**THE TASK**
Continue the passage on Marsha Linehan's four options for facing a difficult problem, starting after its final sentence.
___ PASSAGE FOR REVIEW
When faced with a difficult problem, you might find yourself paralyzed over deciding what to do. Emotionally sensitive people often have difficulty making decisions, tend to ruminate about issues and can become increasing upset as a result of thinking about the issue over and over.
Searching and searching for the right solution, perhaps one that won’t upset others or cause pain or loss, adds to anxiety and upset. How can someone find just the right solution and know what the right solution is?
Marsha Linehan, the creator of Dialectical Behavior Therapy, outlined strategies for any problem that you face. Remembering these options can help decrease the struggle of not knowing what to do. The four options are Solve the Problem, Change Your Perception of the Problem, Radically Accept the Situation, or Stay Miserable.
Choice 1: Solve the Problem.
There are many problem solving strategies but most use the same steps. First, define the problem. Be as specific as possible. Use numbers whenever possible. For example “I’ve been overspending my budget every other month by $315.”
______
___ DATA EXTRACT
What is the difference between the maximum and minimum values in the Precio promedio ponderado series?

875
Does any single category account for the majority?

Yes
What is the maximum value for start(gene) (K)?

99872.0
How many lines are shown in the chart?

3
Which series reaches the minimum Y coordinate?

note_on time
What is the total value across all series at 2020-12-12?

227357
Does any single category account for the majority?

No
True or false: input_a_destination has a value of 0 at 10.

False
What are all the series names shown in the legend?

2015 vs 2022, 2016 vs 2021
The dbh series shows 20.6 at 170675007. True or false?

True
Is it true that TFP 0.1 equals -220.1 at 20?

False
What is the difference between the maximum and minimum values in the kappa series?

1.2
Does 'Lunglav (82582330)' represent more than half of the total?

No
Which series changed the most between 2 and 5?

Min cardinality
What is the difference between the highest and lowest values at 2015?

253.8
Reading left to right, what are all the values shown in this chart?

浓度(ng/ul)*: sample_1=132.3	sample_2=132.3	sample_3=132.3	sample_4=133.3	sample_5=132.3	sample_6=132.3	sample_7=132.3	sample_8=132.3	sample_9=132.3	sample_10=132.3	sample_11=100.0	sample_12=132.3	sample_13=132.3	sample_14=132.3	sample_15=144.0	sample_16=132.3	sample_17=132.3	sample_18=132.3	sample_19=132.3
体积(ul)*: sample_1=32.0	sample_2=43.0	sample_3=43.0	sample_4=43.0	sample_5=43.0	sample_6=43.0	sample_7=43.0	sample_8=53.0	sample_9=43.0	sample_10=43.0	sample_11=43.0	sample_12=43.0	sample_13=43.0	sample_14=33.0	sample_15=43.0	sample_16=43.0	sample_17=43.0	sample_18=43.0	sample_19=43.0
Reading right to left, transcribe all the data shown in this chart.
______
**EXERCISE OUTPUT**
Next, analyze the problem. What are you spending the extra money on? Is it always in the same place? Is it at the same time of day or the same part of the month? Are you aware of the overspending at the time you do it or not? Do you overspend when you are in a certain mood or when you are in the company of certain people? Consider who, what, when and where of the behavior you want to change.
The third step is to consider possible solutions. Consider the solutions carefully to determine which might work best for you. In this step you want to trouble-shoot the solution. What are the pros and cons of different solutions? What could go wrong? What can you do to make the solution more likely to work? For example, if you decide to give yourself a weekly budget and to freeze your credit cards in a block of ice, what would you do in case of an emergency? Would giving yourself a certain amount of spending money for the day work better than an amount for the week?
Implement the Solution: Take action. Trouble-shoot as you go along, tweaking it so any issues you didn’t anticipate are dealt with.
Choice 2: Change Your Perception
Changing your perception of the problem is difficult for many people. An example of changing your perception of the problem might be to see a difficult boss as an opportunity to work on your skills in coping with someone who is disorganized instead of an impossible person you cannot stand. If you feel irritated because your house is cluttered with toys, change your perception to one that the toys are a signal to be grateful for young children in the home.
Changing your perception could also mean changing your view of an emotion. Instead of trying to never feel anger, you could see your anger as a signal that you need to speak up for yourself and look at it as a source of information.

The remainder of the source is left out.